While the Federal Trade Commission is being criticized by some healthcare associations for being too assertive in banning noncompete agreements, a new study in the journal American Economic Review suggests that lax enforcement of antitrust laws by the FTC has led to reduced competition and higher prices for hospital care.

The study, co-authored by Yale University economist Zack Cooper, Ph.D., and conducted in collaboration with researchers at Harvard, the University of Chicago, and the University of Wisconsin-Madison, found that of 1,164 mergers among the nation’s approximately 5,000 acute-care hospitals that occurred in the United States from 2000 to 2020, the FTC challenged only 13 of them — an enforcement rate of about 1 percent.

The research suggests that the FTC, using standard screening tools available to the agency during that period, could have flagged 20 percent of the mergers — 238 transactions — as likely to cause reduced competition and increase prices.

Using data on the prices that hospitals negotiate with private insurers, the researchers found that mergers the FTC could have challenged as predictably anti-competitive between 2010 and 2015 eventually led to price increases of 5 percent or more.

“It is plainly clear that there has been under-enforcement of antitrust laws in the hospital sector,” said Cooper, an associate professor of health policy at the Yale School of Public Health and of economics in Yale’s Faculty of Arts and Sciences, in a statement. “We show that about 20 percent of hospital mergers from 2002 to 2020 could have been easily predicted to increase concentration, lessen competition, and raise prices.

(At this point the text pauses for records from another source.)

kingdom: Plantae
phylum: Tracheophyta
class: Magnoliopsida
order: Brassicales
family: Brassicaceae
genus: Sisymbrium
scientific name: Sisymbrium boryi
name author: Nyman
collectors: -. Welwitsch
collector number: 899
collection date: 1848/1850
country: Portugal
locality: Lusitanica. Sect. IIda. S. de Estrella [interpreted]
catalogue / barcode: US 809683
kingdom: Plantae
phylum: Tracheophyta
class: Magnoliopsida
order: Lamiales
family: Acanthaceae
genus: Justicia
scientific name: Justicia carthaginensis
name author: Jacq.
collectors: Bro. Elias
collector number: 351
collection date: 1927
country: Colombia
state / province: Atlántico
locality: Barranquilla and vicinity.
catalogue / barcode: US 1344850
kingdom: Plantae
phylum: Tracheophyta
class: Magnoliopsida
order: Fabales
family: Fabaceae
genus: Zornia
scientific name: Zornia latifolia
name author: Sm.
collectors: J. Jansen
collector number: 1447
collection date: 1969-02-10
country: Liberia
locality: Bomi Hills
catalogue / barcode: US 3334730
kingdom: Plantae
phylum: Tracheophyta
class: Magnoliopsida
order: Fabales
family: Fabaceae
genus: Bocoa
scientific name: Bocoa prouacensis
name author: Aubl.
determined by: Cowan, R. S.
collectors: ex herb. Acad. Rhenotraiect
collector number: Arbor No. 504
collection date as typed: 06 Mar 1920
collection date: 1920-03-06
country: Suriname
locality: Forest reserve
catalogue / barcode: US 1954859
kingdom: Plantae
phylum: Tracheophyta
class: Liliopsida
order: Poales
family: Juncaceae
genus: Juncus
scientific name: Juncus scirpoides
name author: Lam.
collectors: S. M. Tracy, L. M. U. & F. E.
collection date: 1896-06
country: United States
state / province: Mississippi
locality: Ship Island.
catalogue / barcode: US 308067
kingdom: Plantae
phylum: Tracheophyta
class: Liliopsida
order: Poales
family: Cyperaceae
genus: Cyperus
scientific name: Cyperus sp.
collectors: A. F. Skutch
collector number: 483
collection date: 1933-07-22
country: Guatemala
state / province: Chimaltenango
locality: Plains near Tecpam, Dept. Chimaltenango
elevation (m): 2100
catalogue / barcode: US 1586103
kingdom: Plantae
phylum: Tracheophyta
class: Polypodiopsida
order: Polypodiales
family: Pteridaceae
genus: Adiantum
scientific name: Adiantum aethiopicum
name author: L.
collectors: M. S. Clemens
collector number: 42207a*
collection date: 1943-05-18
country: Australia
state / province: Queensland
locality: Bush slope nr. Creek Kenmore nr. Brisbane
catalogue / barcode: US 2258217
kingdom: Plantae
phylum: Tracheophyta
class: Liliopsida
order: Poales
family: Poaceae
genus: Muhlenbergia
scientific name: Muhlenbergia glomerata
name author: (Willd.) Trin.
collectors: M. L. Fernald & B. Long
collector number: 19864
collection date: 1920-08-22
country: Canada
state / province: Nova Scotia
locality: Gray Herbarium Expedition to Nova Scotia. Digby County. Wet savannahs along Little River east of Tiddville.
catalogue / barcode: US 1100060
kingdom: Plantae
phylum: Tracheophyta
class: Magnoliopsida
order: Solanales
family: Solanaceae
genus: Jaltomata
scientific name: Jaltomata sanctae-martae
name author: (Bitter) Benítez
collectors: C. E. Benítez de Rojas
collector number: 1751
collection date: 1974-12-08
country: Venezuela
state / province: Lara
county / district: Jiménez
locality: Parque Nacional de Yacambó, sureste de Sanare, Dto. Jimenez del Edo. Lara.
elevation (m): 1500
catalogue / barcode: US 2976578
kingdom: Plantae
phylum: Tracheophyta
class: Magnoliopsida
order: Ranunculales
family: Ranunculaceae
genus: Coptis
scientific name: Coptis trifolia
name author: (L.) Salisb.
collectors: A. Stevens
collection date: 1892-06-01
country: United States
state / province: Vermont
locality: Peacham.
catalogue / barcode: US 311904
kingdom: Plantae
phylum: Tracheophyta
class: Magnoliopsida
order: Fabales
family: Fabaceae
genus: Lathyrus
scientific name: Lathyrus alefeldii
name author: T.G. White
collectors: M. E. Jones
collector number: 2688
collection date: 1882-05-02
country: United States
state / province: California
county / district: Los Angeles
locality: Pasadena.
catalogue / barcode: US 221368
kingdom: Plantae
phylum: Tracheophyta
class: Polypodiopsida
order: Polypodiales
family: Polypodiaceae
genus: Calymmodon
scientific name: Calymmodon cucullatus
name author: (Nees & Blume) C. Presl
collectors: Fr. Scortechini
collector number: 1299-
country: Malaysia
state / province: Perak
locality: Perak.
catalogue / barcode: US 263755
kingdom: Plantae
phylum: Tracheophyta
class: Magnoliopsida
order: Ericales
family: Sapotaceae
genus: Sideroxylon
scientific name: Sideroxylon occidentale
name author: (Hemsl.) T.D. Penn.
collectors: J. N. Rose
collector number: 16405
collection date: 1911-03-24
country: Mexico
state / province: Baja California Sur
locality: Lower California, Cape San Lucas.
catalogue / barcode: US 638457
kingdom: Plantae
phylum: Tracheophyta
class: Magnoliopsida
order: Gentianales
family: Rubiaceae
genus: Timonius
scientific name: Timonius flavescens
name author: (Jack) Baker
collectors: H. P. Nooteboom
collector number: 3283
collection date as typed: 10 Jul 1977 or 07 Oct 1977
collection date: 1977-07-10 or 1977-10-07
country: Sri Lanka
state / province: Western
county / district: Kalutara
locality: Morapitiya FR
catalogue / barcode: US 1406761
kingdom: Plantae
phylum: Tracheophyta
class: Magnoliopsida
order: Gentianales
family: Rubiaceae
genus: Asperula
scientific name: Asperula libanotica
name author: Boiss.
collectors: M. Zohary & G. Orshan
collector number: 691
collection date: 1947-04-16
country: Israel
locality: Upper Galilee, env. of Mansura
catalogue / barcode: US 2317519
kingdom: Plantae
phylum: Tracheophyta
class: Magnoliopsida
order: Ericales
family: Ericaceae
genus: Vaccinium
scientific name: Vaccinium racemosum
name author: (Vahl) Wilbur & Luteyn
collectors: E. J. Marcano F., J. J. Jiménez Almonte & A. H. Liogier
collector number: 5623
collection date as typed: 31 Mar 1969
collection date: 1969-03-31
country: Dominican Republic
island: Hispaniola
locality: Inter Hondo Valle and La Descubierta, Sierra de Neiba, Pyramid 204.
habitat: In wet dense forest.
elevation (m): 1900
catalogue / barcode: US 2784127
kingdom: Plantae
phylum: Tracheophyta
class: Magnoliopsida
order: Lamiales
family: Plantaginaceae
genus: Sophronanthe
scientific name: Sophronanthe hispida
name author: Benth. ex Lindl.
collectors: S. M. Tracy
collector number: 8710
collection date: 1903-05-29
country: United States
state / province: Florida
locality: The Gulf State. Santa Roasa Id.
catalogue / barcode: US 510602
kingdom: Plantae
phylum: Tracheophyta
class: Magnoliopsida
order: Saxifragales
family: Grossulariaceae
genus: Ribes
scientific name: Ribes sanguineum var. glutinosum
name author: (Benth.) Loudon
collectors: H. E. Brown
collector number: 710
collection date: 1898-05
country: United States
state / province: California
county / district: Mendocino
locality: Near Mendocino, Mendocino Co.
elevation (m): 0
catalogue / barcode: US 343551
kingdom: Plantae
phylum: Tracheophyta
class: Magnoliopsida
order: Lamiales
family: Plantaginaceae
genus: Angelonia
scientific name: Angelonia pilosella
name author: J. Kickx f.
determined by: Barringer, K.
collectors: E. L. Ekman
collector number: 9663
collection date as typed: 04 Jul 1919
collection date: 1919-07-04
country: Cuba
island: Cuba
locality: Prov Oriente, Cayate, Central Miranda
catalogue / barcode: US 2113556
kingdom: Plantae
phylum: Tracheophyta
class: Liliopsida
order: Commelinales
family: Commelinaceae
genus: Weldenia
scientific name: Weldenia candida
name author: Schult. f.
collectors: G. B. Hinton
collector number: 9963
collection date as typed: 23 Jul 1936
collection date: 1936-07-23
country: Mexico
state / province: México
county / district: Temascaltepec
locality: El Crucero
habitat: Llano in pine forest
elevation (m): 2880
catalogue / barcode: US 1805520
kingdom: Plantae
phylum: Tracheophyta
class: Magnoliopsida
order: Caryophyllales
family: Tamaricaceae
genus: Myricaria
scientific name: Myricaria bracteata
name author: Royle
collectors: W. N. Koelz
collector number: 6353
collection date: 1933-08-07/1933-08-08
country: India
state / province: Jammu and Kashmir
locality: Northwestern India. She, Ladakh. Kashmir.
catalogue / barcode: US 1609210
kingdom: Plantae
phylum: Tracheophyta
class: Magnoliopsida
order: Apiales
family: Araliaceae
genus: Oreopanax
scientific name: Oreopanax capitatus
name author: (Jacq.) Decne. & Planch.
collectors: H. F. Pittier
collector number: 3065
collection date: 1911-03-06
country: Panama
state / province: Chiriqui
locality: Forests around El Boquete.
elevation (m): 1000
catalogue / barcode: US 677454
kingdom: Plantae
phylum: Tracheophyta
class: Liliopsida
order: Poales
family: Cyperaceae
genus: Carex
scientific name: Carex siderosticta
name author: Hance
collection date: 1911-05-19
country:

“Since 2000, hospital prices have grown faster than prices in any other sector of the economy,” Cooper added. “The average price of an inpatient admission is now nearly $25,000. We need to be doing more to preserve competition in U.S. hospital markets.”

Another new study in the journal Health Services Research looked at the impacts of cross-market hospital mergers on commercial prices and measures of quality. Noting that the FTC has not challenged a cross-market hospital merger, the researchers found that six years after acquisition, cross-market hospital mergers had increased acquirer prices by 12.9 percent relative to control hospitals, but had no discernible impact on mortality and readmission rates for heart failure, heart attacks and pneumonia.  

The researchers said that additional evidence on the price and quality effects of cross-market mergers is needed at a time when over half of recent hospital mergers have been cross-market.